What the task asks: Reproduce, word for word, the entire forum thread on AVX vectorization in Julia that appears below.

Excerpt:
@avx does a ton more than just use AVX instructions. It'll reorder and unroll loops when advantageous, swap out some functions for more vectorizable version of those functions and a few other tricks.
Julia uses avx instructions by default if your code is amenable to it.
Sorry, I see how what I wrote could be interpreted that way, and part of what I wrote was out of ignorance. While I didn't write it, I assumed the macro was doing some sort of equivalent to the template metaprogramming I've heard about in C++ to do similar things.
What I did't see was how I could use the AVX2 instructions myself.
Checking now, since Julia's count_ones() maps to the LLVM popcount instruction, and recent clang versions know how to optimize that fixed-length sequence in C even for AVX-512, the Julia equivalent to the code I wrote should have good performance.
There are a few optimizations (keeping one AVX register loaded with a constant byte string, and using prefetch instructions) which might be missing. I'll be talking with the conference participant who brought up Julia to work this out in more detail.
> What I did't see was how I could use the AVX2 instructions myself.
If you ever find yourself in a situation where you want manual control over vectorization, the package SIMD.jl [1] is pretty good for manual, handwritten vectorization. There's also VectorizationBase.jl [2] which LoopVectorization.jl uses. Which one of these two packages are most appropriate just kinda depends on what sort of interface you prefer.

Material:

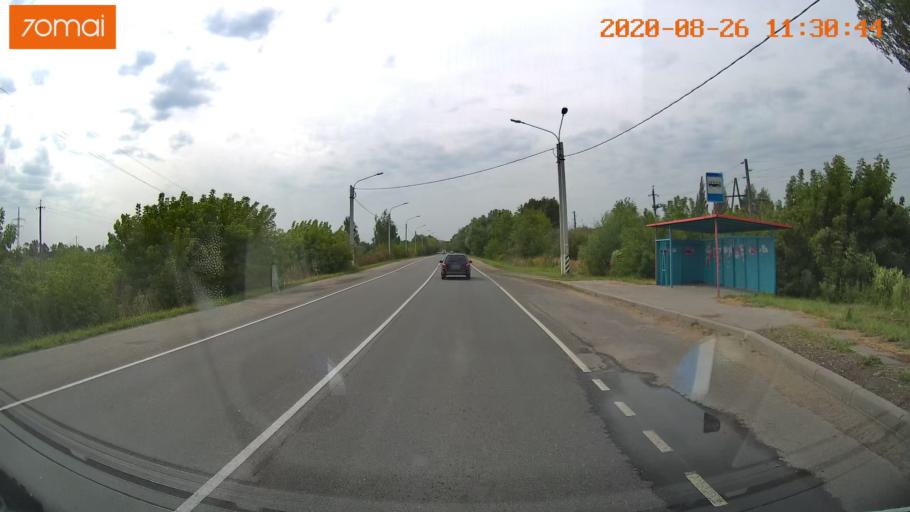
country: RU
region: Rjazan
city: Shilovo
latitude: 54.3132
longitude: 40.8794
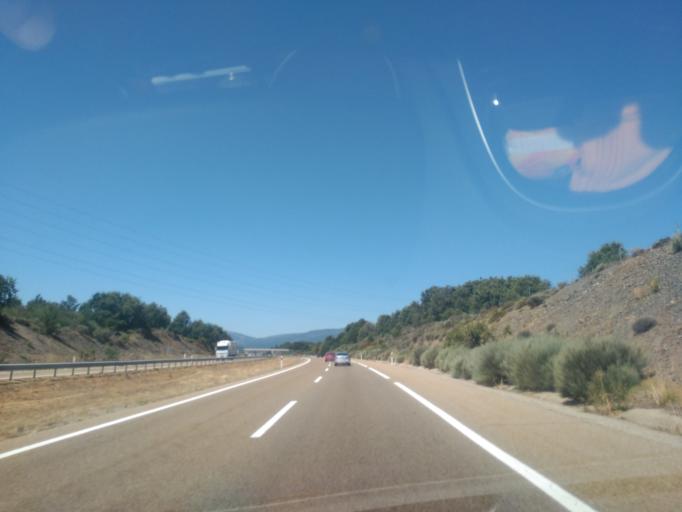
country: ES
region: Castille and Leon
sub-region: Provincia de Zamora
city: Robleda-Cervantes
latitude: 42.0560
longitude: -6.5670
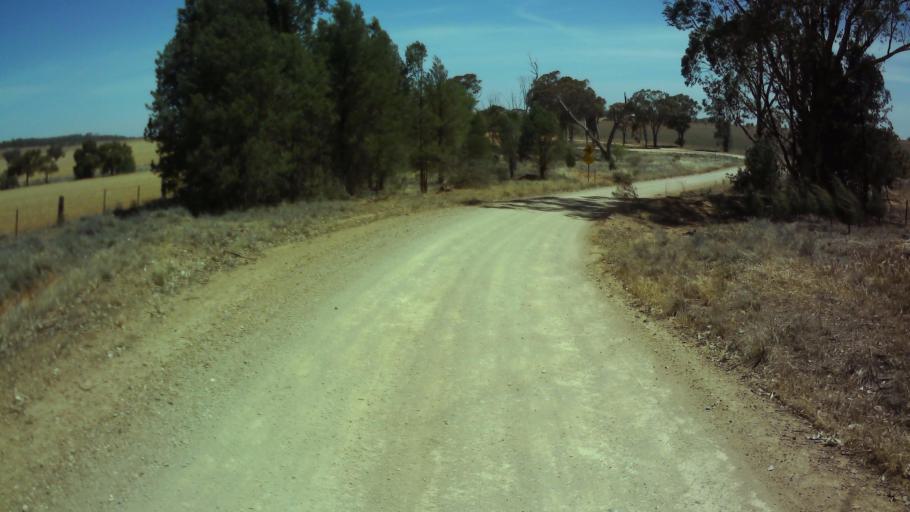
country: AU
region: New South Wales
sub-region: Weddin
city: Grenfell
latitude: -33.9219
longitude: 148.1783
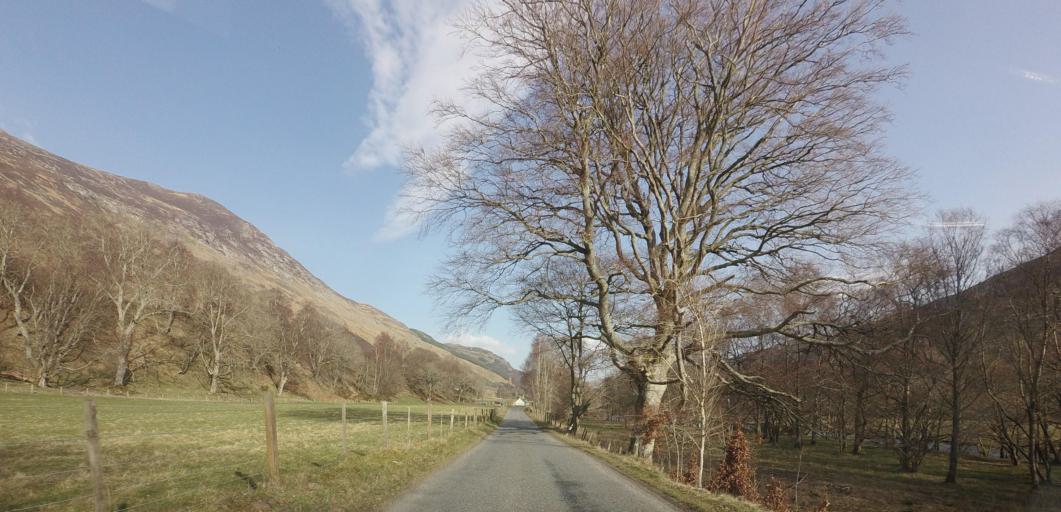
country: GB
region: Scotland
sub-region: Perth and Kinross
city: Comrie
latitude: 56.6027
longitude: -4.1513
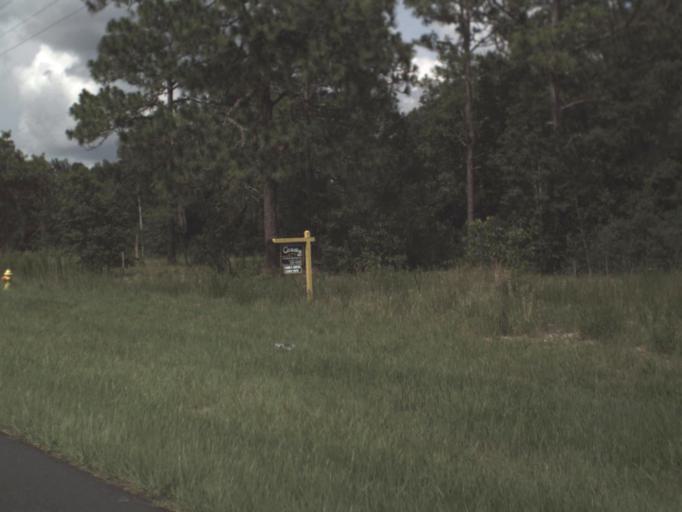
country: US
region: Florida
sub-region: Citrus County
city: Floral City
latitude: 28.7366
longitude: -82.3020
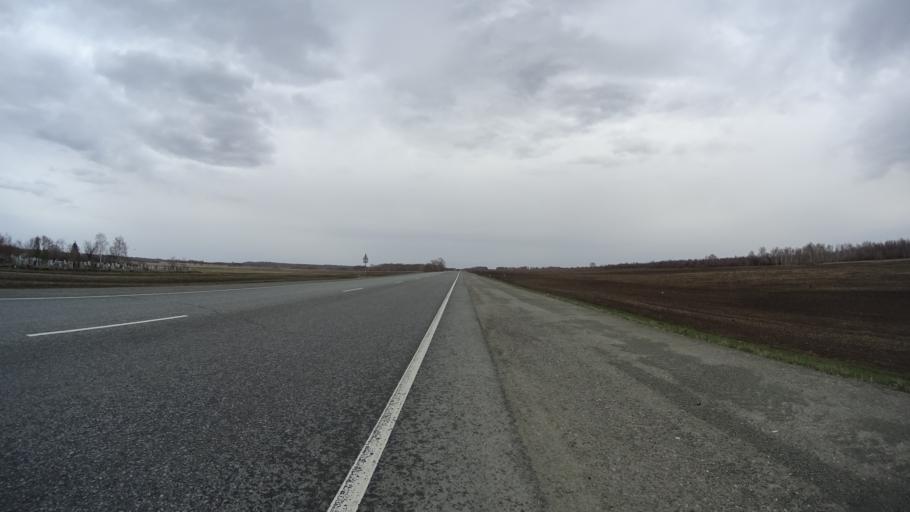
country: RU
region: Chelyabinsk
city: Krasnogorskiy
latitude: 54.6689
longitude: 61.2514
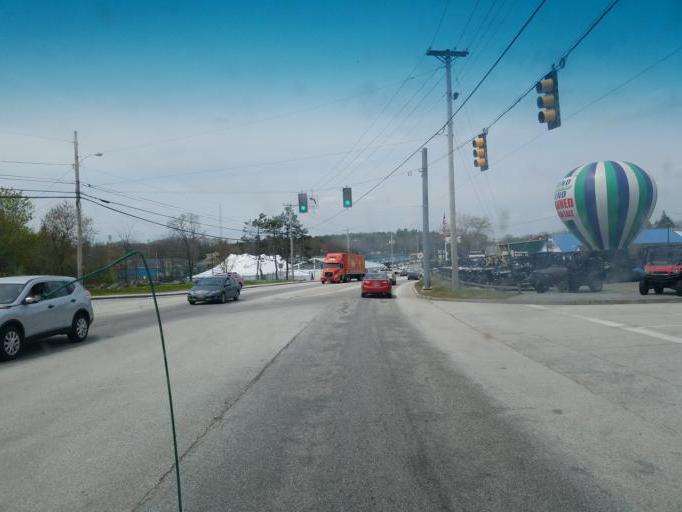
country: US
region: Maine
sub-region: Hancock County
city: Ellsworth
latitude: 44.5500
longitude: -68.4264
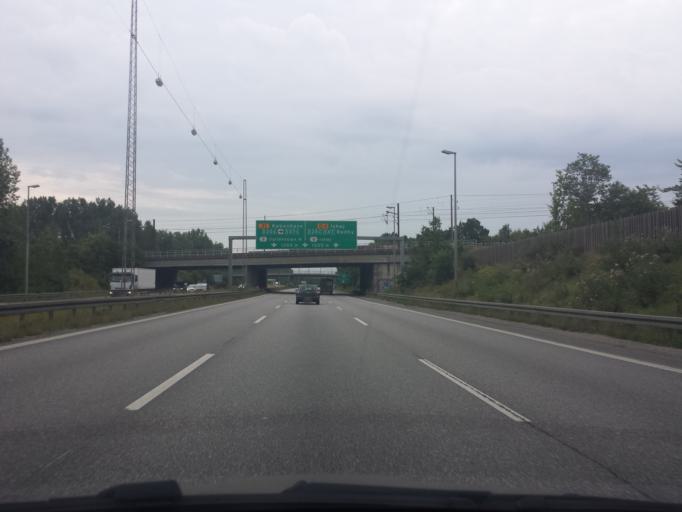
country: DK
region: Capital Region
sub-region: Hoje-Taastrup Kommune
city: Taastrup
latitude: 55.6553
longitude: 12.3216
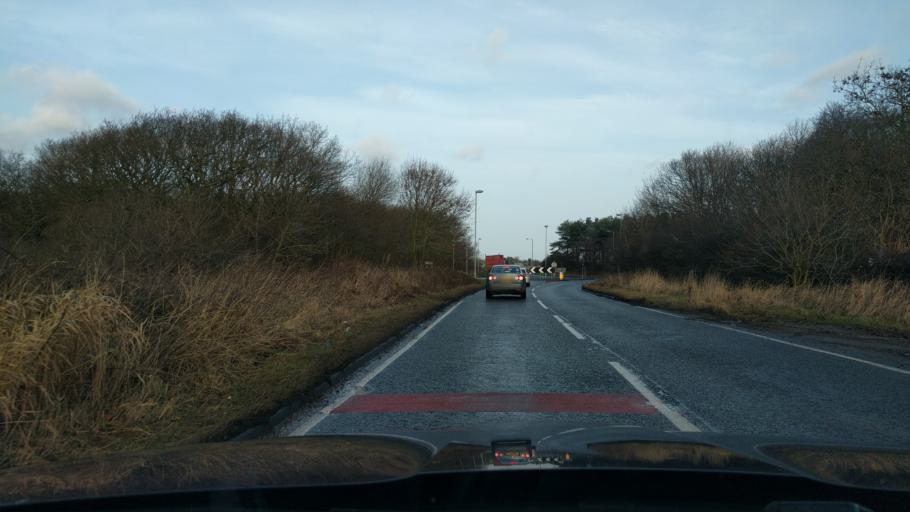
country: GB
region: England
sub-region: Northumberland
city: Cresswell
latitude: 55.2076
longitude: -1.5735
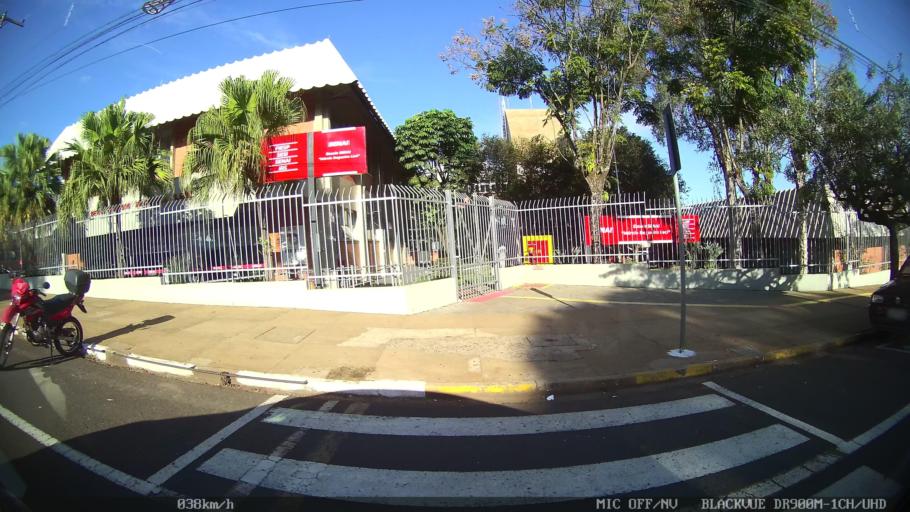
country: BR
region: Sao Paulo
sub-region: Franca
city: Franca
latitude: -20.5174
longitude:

Response below:
@avx does a ton more than just use AVX instructions. It'll reorder and unroll loops when advantageous, swap out some functions for more vectorizable version of those functions and a few other tricks.
Julia uses avx instructions by default if your code is amenable to it.
Sorry, I see how what I wrote could be interpreted that way, and part of what I wrote was out of ignorance. While I didn't write it, I assumed the macro was doing some sort of equivalent to the template metaprogramming I've heard about in C++ to do similar things.
What I did't see was how I could use the AVX2 instructions myself.
Checking now, since Julia's count_ones() maps to the LLVM popcount instruction, and recent clang versions know how to optimize that fixed-length sequence in C even for AVX-512, the Julia equivalent to the code I wrote should have good performance.
There are a few optimizations (keeping one AVX register loaded with a constant byte string, and using prefetch instructions) which might be missing. I'll be talking with the conference participant who brought up Julia to work this out in more detail.
> What I did't see was how I could use the AVX2 instructions myself.
If you ever find yourself in a situation where you want manual control over vectorization, the package SIMD.jl [1] is pretty good for manual, handwritten vectorization. There's also VectorizationBase.jl [2] which LoopVectorization.jl uses. Which one of these two packages are most appropriate just kinda depends on what sort of interface you prefer.